*ARTICLE*:
====================

Wide Planks, Longstrip or Herringbone? Choosing Your Floor Format

Format changes everything about how a floor feels. Here's how to pick the right one.

Two floors in the same oak and colour can feel completely different depending on their format. Board width, length and pattern shape the whole character of a room — so it's worth understanding your options before you choose.

Wide plank (PLAZA, 240mm)

Extra-wide boards make a calm, contemporary statement. With fewer joins and long, uninterrupted runs of grain, they suit open-plan spaces and modern interiors beautifully — the grain itself becomes a feature.

Standard plank (180mm)

The versatile classic. Generous but balanced, a 180mm single-strip plank works in almost any home, from heritage to contemporary. It's the safe, timeless middle ground.

Longstrip (3-strip)

Longstrip arranges shorter staves into a finer, more traditional pattern. It reads as busier and more textured up close, and suits classic interiors and tighter budgets.

Herringbone & parquet

For real impact, a herringbone or parquet floor brings rhythm, craft and timeless elegance. It's more involved to lay — and worth every minute. Tip: laying boards in the direction of the main light source makes any format feel more harmonious and spacious.

Frequently asked questions

Do wide planks make a room look bigger?
Wide boards with fewer joins tend to feel calm and expansive, which can make a space read larger — especially when run toward the main light source.
Is herringbone more expensive?
Herringbone uses more labour to install and often more material, so it typically costs more than straight-laid planks — but the impact is unmatched.
Which format is most popular?
Wide single-strip planks (180–240mm) are the most popular choice in contemporary Australian homes.

====================

*WHAT IS ASKED*:
Reproduce the part of the floor format guide starting at "Longstrip arranges shorter" and ending at "is most popular?", word for word.

====================

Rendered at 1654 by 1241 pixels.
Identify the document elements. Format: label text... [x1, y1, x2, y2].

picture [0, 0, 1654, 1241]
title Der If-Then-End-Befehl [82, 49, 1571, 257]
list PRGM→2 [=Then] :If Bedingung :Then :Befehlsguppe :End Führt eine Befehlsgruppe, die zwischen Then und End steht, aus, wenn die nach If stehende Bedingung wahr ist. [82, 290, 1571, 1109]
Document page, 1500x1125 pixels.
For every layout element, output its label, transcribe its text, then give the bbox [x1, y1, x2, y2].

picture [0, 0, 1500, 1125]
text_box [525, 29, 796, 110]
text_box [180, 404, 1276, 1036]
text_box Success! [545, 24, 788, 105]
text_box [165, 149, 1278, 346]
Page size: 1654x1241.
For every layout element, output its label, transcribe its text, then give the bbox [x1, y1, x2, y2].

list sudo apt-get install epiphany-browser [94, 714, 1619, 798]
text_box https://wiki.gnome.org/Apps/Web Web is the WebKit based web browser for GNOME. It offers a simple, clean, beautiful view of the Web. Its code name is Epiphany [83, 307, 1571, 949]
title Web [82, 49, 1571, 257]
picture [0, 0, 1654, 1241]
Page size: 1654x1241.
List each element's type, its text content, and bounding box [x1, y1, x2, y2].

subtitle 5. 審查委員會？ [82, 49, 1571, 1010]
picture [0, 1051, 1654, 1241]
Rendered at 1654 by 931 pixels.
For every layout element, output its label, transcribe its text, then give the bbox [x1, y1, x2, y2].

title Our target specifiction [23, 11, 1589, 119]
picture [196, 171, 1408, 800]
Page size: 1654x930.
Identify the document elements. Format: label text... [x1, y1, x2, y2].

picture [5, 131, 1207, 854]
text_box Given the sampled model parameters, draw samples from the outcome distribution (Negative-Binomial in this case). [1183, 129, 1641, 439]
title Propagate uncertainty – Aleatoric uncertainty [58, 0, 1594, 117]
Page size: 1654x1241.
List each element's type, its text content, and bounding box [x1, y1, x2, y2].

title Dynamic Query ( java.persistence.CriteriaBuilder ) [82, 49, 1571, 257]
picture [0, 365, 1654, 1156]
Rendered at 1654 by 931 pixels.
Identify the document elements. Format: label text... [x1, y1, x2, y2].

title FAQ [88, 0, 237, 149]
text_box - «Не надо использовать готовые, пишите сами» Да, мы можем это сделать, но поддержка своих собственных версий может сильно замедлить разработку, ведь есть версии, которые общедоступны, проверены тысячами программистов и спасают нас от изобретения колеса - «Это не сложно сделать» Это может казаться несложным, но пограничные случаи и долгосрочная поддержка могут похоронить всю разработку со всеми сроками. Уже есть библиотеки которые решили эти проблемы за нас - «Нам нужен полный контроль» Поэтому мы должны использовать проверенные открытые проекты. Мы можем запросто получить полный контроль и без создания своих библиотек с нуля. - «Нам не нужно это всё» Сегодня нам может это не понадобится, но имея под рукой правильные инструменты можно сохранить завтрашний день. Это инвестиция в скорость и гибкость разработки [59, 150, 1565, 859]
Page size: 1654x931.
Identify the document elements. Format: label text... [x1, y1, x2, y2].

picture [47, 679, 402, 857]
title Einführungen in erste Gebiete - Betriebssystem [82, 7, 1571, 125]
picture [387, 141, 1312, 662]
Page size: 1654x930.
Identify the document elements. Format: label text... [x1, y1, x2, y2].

====================

*SOLUTION TO THIS EXERCISE*:
Longstrip arranges shorter staves into a finer, more traditional pattern. It reads as busier and more textured up close, and suits classic interiors and tighter budgets.

Herringbone & parquet

For real impact, a herringbone or parquet floor brings rhythm, craft and timeless elegance. It's more involved to lay — and worth every minute. Tip: laying boards in the direction of the main light source makes any format feel more harmonious and spacious.

Frequently asked questions

Do wide planks make a room look bigger?
Wide boards with fewer joins tend to feel calm and expansive, which can make a space read larger — especially when run toward the main light source.
Is herringbone more expensive?
Herringbone uses more labour to install and often more material, so it typically costs more than straight-laid planks — but the impact is unmatched.
Which format is most popular?